Caren Miosga sprach in ihren Satz hinein und lenkte dagegen:

"... es ist ja in Deutschland kein totaler  Lockdown - und wir sehen ja, was in anderen Ländern passiert, in denen der Staat sich deutlicher zurückhält oder auch zu spät reagiert wie in den U.S.A. Da gibt es jetzt mehr als 250.000 Tote. Glauben Sie, dass so ein Staat seiner Verantwortung gerecht wird?"

Alice Weidel: "Sie müssen auf jeden Fall differenzieren. Und wir müssen uns Grundsatzpapiere anschauen "

Halten wir fest. Auf die Frage der Moderatorin, was Alice Weigel tun würde, antwortete Alice Weigel: Sie müssen auf jeden Fall differenzieren und anschauen.

Differenzieren und Anschauen sind nie schlecht. Aber was? Grundsatzpapiere. Damit war sie auf einer anderen Etage - davongelaufen. Schwer für Caren Miosga, Alice Weigel zu erreichen. Caren Miosga verlor bei dieser Art des Nachlaufens ihre Linie,  so dass sie nicht dazu kam, auf eine Antwort ihrer Frage zu bestehen nach dem Muster: "Frau Weigel, Sie haben meine Frage noch nicht beantwortet". 

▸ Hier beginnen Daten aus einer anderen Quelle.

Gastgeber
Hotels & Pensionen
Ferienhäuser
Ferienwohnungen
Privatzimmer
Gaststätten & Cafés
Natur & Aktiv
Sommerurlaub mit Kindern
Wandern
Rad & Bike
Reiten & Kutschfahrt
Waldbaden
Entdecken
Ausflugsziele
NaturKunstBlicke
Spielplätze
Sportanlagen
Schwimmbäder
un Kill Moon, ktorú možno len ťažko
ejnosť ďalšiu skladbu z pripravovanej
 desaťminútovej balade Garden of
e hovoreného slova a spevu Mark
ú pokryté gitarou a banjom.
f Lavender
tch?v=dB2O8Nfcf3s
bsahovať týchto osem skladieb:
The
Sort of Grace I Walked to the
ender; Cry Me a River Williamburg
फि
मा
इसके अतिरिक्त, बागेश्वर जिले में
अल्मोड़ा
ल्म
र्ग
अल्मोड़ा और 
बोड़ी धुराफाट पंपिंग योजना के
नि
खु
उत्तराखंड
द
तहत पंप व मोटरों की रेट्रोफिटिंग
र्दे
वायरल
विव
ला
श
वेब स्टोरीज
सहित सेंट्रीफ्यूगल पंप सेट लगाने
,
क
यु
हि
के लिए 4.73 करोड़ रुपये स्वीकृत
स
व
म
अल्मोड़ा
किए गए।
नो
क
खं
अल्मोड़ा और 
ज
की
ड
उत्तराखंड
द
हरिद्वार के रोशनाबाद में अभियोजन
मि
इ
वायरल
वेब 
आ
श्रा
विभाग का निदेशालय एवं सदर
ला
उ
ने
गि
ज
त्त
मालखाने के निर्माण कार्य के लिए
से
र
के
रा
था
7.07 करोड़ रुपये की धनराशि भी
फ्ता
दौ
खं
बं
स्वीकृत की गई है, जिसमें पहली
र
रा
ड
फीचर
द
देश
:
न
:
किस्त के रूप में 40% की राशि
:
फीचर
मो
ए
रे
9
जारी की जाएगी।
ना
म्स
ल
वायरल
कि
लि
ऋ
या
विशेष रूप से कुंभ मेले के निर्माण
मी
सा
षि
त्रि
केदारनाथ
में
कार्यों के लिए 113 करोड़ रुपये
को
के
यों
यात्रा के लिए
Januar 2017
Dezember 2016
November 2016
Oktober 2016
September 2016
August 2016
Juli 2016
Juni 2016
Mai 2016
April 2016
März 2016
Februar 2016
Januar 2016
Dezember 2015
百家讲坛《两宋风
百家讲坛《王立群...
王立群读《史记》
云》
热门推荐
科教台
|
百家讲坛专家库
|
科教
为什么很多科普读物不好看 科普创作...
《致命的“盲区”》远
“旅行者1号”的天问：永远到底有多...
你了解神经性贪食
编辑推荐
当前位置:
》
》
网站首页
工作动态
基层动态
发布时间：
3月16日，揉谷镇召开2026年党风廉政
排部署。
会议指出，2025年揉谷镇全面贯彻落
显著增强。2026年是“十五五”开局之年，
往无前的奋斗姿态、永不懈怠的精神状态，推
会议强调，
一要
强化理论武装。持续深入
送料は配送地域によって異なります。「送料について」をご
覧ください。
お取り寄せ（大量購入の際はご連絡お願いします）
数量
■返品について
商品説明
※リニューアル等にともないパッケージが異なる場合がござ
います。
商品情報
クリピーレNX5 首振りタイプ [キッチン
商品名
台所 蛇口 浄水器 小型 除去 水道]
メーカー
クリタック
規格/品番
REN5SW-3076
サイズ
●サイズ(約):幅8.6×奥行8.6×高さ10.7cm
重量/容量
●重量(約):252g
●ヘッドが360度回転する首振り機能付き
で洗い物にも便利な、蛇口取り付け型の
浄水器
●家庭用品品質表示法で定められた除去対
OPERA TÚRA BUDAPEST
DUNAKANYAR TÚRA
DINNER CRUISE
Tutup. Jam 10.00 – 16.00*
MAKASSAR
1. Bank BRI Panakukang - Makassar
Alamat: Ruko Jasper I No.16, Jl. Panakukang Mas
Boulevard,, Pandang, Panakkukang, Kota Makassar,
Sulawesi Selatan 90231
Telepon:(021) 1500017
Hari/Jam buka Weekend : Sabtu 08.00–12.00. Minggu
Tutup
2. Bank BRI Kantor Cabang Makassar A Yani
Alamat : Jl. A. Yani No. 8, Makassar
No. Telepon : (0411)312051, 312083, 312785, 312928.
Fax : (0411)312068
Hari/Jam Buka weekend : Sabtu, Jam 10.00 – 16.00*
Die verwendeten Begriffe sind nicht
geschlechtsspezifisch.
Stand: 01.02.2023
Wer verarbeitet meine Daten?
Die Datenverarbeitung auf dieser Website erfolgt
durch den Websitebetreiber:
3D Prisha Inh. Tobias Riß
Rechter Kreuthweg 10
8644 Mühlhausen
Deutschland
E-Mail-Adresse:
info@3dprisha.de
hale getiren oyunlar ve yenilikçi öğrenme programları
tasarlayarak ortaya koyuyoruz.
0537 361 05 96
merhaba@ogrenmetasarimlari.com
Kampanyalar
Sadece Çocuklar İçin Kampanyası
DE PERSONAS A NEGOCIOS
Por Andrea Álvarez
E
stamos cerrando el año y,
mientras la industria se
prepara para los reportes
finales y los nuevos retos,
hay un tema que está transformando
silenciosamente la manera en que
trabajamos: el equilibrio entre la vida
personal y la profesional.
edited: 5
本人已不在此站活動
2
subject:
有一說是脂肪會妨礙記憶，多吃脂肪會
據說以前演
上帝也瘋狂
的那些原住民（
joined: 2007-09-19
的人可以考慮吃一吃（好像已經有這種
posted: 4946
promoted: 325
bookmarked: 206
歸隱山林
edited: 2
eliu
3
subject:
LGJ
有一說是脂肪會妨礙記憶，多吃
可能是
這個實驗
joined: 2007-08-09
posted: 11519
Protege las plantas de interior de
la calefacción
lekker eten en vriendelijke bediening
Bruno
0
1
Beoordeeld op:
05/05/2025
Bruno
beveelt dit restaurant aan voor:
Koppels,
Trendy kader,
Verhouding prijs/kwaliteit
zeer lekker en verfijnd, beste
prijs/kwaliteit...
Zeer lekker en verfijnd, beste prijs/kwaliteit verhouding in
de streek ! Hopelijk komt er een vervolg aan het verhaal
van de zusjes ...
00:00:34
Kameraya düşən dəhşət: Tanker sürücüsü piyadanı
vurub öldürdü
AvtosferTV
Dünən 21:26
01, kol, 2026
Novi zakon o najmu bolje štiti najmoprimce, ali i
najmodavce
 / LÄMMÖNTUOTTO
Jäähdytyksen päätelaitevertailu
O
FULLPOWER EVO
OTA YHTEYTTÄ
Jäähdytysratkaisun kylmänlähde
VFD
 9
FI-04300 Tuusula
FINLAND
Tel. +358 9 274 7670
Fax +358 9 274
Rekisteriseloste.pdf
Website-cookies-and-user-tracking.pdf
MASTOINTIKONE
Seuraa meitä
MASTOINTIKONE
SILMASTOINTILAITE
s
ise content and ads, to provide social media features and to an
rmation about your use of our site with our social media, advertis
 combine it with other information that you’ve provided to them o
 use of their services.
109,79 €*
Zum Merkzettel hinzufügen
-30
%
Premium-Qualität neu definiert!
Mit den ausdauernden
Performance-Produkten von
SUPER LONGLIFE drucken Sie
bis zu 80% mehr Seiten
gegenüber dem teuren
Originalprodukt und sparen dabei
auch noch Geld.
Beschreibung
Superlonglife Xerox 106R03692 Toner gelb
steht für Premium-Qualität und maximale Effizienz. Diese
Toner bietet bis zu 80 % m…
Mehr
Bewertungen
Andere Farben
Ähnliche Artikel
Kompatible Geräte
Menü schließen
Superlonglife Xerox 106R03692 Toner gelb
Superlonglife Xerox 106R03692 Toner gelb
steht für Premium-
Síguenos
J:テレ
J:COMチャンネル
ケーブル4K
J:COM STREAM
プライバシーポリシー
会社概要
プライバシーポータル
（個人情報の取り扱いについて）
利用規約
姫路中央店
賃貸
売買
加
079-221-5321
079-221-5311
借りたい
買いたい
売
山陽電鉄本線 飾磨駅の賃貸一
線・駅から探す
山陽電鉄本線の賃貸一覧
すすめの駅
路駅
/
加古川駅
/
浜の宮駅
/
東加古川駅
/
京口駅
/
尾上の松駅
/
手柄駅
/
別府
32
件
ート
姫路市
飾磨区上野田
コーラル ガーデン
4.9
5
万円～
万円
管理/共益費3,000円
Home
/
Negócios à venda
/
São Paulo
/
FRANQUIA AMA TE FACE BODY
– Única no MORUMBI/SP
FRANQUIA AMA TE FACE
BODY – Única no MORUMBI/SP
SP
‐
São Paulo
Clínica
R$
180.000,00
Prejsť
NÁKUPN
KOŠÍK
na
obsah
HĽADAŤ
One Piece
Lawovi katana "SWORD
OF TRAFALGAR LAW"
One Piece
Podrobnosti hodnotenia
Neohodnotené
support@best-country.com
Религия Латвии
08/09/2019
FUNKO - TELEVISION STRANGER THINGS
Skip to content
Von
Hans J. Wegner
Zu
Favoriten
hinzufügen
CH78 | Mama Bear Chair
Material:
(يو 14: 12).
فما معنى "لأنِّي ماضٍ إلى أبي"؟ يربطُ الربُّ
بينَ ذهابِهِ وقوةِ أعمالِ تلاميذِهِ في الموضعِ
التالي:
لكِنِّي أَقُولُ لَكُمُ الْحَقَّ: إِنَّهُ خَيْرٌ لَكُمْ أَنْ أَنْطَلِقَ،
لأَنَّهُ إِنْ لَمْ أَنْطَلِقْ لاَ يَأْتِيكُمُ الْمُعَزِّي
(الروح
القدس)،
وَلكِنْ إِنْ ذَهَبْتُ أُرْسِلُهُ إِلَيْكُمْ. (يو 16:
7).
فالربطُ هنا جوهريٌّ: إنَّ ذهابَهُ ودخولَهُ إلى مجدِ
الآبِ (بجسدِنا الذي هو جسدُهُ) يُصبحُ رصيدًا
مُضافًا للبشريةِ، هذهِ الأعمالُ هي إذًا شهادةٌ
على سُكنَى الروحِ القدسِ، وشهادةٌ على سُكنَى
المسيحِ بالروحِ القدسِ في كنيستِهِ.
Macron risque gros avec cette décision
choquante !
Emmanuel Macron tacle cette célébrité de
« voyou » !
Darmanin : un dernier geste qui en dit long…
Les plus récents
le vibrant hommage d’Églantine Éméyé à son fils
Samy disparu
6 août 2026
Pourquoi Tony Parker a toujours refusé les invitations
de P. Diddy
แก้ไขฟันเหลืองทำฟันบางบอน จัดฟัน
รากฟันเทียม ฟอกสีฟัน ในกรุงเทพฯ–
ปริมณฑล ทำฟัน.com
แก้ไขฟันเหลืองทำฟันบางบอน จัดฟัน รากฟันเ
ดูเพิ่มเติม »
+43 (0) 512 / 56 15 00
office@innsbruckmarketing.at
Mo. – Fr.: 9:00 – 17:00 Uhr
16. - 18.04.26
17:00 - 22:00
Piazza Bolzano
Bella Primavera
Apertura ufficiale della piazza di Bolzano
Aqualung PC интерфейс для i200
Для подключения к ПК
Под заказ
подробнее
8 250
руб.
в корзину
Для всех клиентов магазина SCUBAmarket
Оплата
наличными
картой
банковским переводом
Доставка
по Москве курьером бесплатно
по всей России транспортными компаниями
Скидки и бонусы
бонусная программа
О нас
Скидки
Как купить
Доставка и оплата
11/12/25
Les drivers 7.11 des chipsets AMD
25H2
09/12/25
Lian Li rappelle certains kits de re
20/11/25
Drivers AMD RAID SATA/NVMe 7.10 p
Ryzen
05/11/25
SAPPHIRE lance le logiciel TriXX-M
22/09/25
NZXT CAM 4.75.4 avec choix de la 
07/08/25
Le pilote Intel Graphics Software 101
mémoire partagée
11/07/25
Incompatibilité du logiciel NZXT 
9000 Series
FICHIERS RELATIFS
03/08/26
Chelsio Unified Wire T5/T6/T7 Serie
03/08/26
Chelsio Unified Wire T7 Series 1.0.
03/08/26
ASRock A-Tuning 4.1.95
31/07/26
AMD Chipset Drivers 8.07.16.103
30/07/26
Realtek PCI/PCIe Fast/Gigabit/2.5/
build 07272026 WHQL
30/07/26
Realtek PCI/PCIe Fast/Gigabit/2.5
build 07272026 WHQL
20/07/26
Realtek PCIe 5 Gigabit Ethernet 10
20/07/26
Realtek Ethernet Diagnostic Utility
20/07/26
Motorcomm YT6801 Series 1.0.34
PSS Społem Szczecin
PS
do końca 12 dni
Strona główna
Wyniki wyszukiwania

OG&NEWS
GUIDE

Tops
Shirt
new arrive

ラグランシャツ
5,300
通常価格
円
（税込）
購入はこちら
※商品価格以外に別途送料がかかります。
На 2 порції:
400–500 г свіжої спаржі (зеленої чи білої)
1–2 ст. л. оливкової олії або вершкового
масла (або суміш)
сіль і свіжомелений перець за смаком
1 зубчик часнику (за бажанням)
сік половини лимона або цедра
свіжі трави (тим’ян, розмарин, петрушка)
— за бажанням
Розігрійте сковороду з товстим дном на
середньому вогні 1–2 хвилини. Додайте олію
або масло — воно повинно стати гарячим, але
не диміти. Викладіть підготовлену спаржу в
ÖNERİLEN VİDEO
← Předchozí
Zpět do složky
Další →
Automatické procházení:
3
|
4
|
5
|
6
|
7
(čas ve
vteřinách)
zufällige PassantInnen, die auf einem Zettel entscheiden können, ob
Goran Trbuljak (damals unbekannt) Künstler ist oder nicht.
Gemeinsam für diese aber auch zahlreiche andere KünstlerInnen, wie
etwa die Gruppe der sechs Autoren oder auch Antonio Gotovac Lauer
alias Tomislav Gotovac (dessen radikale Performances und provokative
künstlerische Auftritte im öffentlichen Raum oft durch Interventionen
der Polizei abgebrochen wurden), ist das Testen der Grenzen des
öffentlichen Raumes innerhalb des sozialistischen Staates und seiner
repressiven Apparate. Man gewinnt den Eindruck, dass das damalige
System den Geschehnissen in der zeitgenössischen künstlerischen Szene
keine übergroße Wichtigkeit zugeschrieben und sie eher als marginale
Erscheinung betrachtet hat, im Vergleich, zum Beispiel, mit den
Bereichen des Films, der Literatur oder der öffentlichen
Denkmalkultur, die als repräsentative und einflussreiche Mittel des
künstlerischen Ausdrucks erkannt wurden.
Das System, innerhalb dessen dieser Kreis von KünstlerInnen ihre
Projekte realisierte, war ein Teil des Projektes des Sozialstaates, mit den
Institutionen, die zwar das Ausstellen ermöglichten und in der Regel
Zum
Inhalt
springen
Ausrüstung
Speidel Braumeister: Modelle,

Caren Miosga richtete sich auf - als müsste sie den Vorwurf korrigieren und die Politik der Regierung verteidigen. Musste sie das? Nein. Jede aufgeweckte Zuschauerin und jeder aufgeweckte Zuschauer konnte sehen, wie Alice Weigel sich wand und auswich. Leider half Caren Miosga mit ihrem Schlenker zur U.S.-Politik Alice Weigel auf die Beine und brachte sie in die Spur ihrer routinierten Empörung zurück, mit der sie verdecken konnte, wie wenig sie auf der Pfanne hat. Die Hilfsbereitschaft der Moderatorin ist  die Folge ihrer  Scheu vor einem Clinch mit Alice Weigel, die davon lebt, dass sie einschüchtert mit ihrer akademischen Schminke (s. meinen Blog Aufruhr in Thüringen vom 14.2.2020).